DoD Prescribes New Pharmacy Benefit
By Douglas J. Gillert
American Forces Press Service
WASHINGTON, Aug. 5, 1999 Rising costs and concerns for patient safety and health have led DoD to redesign its pharmacy system.
Defense health officials already were concerned about inconsistencies in the pharmacy benefit when the General Accounting Office reviewed the system in 1998. The GAO called for a more coordinated system that controls costs and makes prescription drugs safer and more evenly available at military treatment facilities, through the DoD National Mail Order Pharmacy and at retail pharmacies in networks under TRICARE, the defense managed health care plan. Congress then asked DoD to come up with a new system.
"There was a concern that we develop consistency across-the- board in our pharmacy programs," said Mary Gerwin, deputy assistant secretary of defense for health program integration and senior adviser to the defense health chief.
For example, if patients get their prescriptions filled at military treatment facilities or by mail order, it costs the system less because DoD has access to Federal Ceiling Prices with the drug manufacturers, Gerwin said. "Whereas, if beneficiaries get their drugs at the retail level, it could cost the Military Health System 24 percent to 70 percent more for the exact same drugs."
The problem is further compounded by the lack of standard, system-wide drug availability or formularies. "A drug available at one military treatment facility isn't necessarily carried at another one," she said.
"We've asked Congress for a uniform formulary. These are 'preferred drugs.' Let's say you've got a medication for heart disease, and several drugs provide the same benefits. We want all our pharmacies to carry at least one of those preferred drugs."

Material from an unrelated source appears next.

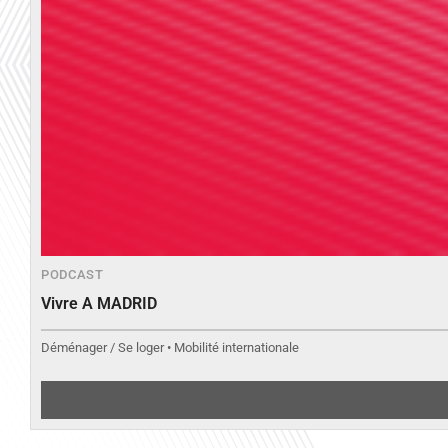
PODCAST
Vivre A MADRID
Déménager / Se loger • Mobilité internationale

Even a preferred drug could lose its effectiveness and potentially cause harm if it interacts with another medication. Since the information systems that control military pharmacies don't directly communicate, patients may get prescription drugs from multiple sources that could cause health risks when they interact, Gerwin said.
"Under the current system, we have no way of knowing if a safety factor is involved, but the new computer system provides a database that consolidates information from different points of service and targets those drug interactions."
For patient convenience and to reduce DoD program costs, the new system also encourages use of the department's mail order pharmacy instead of getting drugs through retail pharmacies. Although current usage of the mail order system is below 10 percent, Gerwin said patients who do get their drugs through the mail like it. She added that the Department is able to obtain drugs at the Federal Ceiling Pricing for prescriptions filled via NMOP. National Mail Order Pharmacy details are available at TRICARE Service Centers, military treatment facilities and on the TRICARE Web site (http://www.tricare.osd.mil/).
Beneficiary cost has played a significant role in redesigning the pharmacy system, Gerwin said. "We want to make sure this doesn't end up with additional out-of-pocket costs to beneficiaries," she said. "Although there are co-pays for use of the mail order pharmacy [$4 for active duty family members, $8 for retirees], prescriptions are and will continue to be filled free of charge at military treatment facilities."
Included in the redesigned benefit is a pilot program for Medicare-eligible beneficiaries over the age of 65. Currently, they can get their prescriptions filled only at military pharmacies on a space-available basis or at base closure sites where they were given special access to the TRICARE Pharmacy Retail Networks and the National Mail Order Pharmacy program.
"We will randomly select two sites for the pilot that, by law, can't be near military treatment facilities," Gerwin said. "We expect the demonstration to begin early next year and last three years." Details of this demonstration are now being finalized.
DoD modeled the new pharmacy design on the best business practices of private sector health plans. "We looked at both fee-for-service and managed care systems to see what they are doing," Gerwin said. "We had to eliminate some of the best business practices used by private health care systems because they would unreasonably increase out-of-pocket costs for beneficiaries. The department wants to avoid increasing the costs that service members and their families have to pay for their prescription drugs."
Gerwin said the plan could have saved the government more money by charging for prescriptions filled at military pharmacies. "In the civilian sector, it's unheard of to get drugs free from a hospital pharmacy," she said. "But we believe that's a core part of the benefit we don't want to disrupt. So we didn't go for any changes in the co-pay for drugs obtained at a military hospital pharmacy.
"I think this redesign measures up to the standards of good patient care," she said. "From the managed care standpoint, it will help control costs and maintain high quality."